Besides the first sergeant, Bobo was entreated by the platoon corpsman, Petty Officer Kenneth Braun, to withdraw for medical attention. When Bobo refused, Braun did what he could to improvise the makeshift tourniquet.

When they came under attack, Braun picked up an M14 rifle that proved to be defective, but he managed to shoot two enemy soldiers with it. More memorable to “Doc” Braun’s men, perhaps, was his pulling 30 Marines to safety while himself being wounded three times.

Once he’d moved to what he thought a better position, Bobo reportedly “delivered devastating fire into the ranks of the enemy trying to overrun the Marines,” according to his citation.

Bobo was “mortally wounded while firing his weapon into the main point of the enemy attack but his valiant spirit inspired his men to heroic efforts, and his tenacious stand enabled the command group to gain a protective position where it repulsed the enemy onslaught,” it concluded.

On the morning of March 31, the PAVN troops conceded that they could do no more against the Marines and their supporting helicopter gunships and withdrew into the forest, leaving 67 bodies and two prisoners in the area of Hill 70.

Marine casualties included 16 dead in the one position the enemy had managed to overrun. Of the seven Marine officers involved, three survived.

It could have been worse.

Of a total of 47 wounded recovered there, every one later recovered in hospital. Bobo, Braun — who was subsequently awarded the Navy Cross — and numerous others each played a part in I Company’s holding the line during the Battle of Getlin’s Corner.

When Operation Prairie III concluded on April 19, 1967, it had cost 56 Marine dead, an estimated 252 PAVN killed and four prisoners of war.

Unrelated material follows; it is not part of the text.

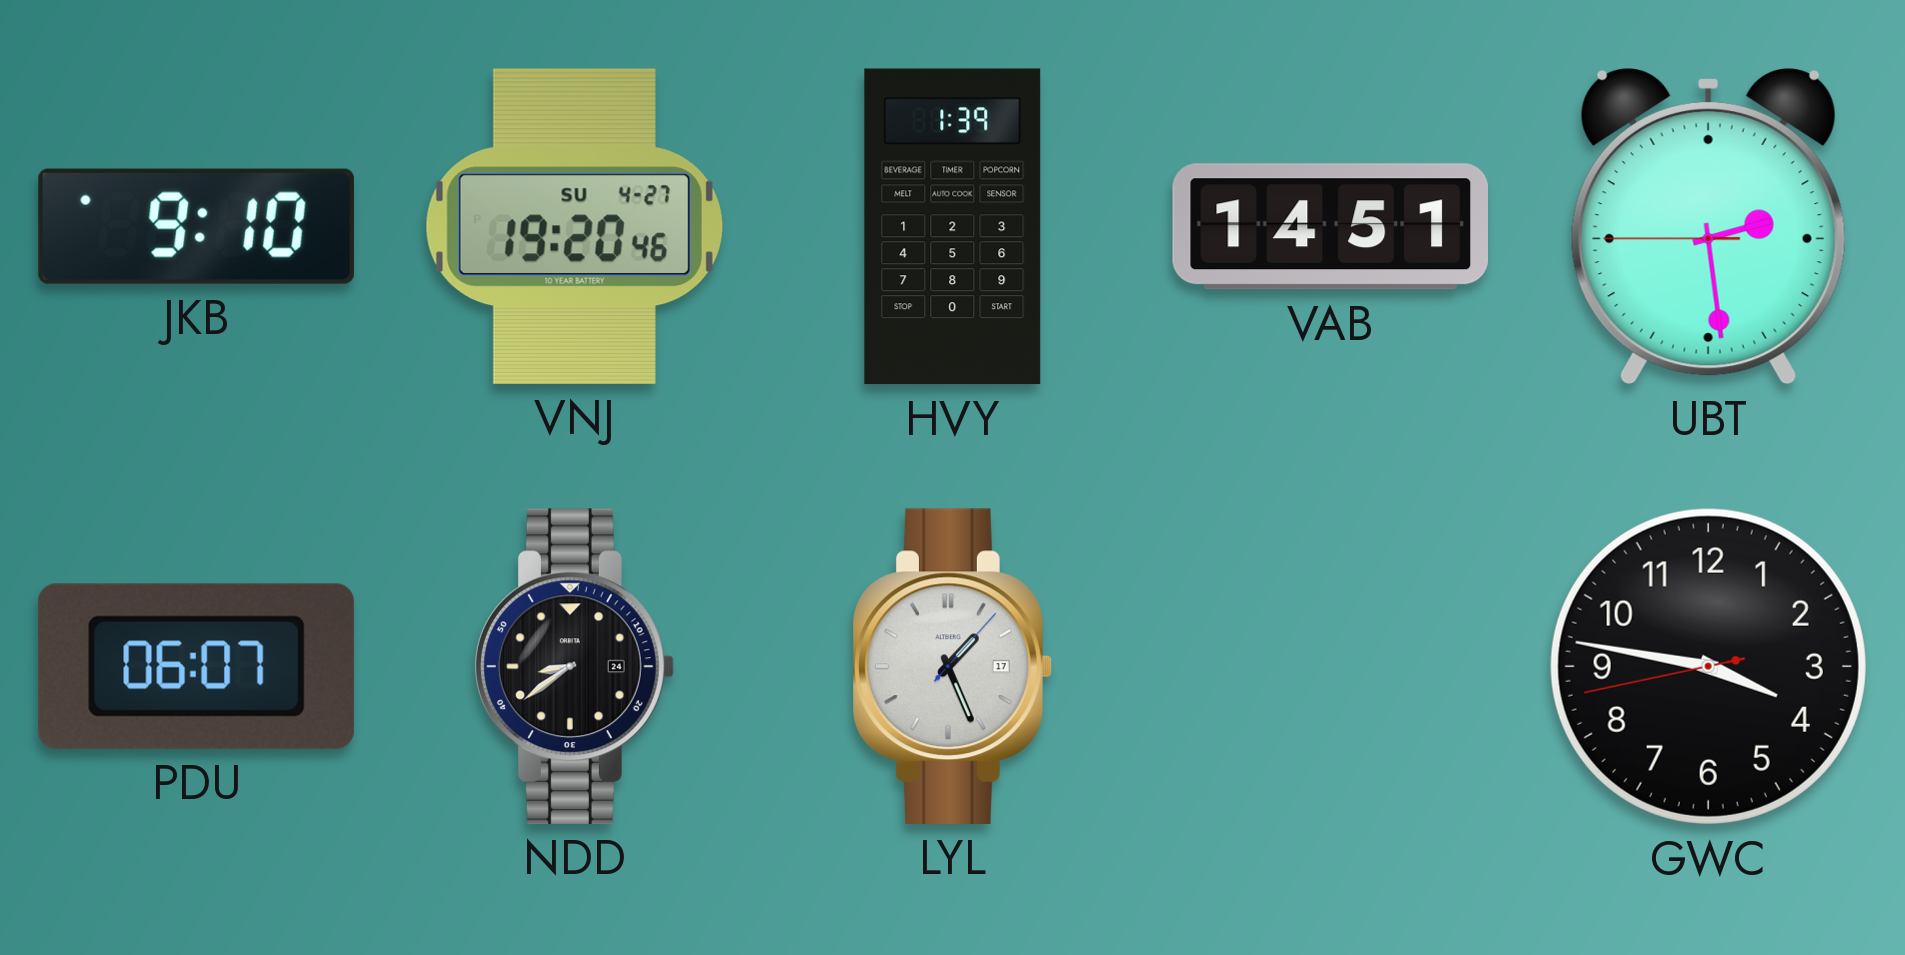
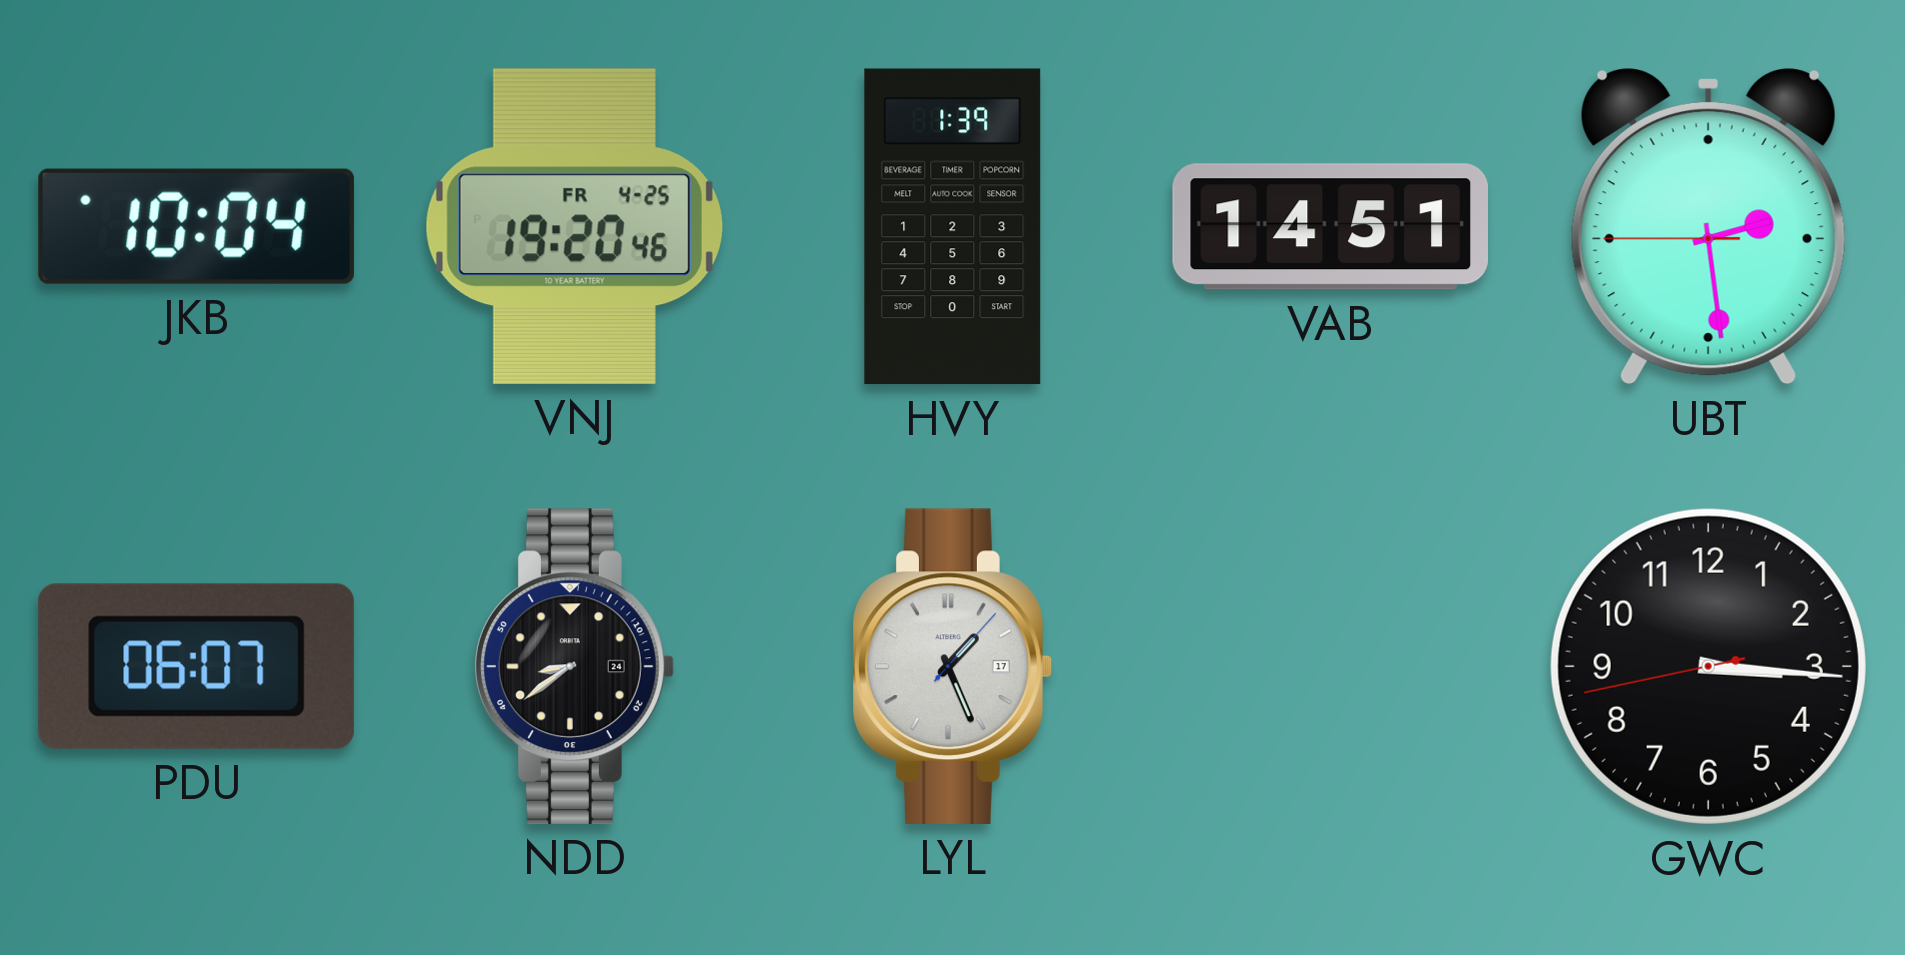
JKB: 9:10 -> 10:04
VNJ date: SU 4-27 -> FR 4-25
GWC: 3:46 -> 3:15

Lt. Bobo’s remains were returned to his home and interred at the Gate of Heaven Cemetery in Lewiston, New York. On Aug. 27, 1968, his family assembled at the Marine Barracks in Washington, D.C. to receive his posthumous Medal of Honor from Secretary of the Navy Paul R. Ignatius.

Of several monuments and dedications afforded him since, the largest, entering service in 1985, is the Marine prepositioning ship USNS 2nd Lt. John P. Bobo.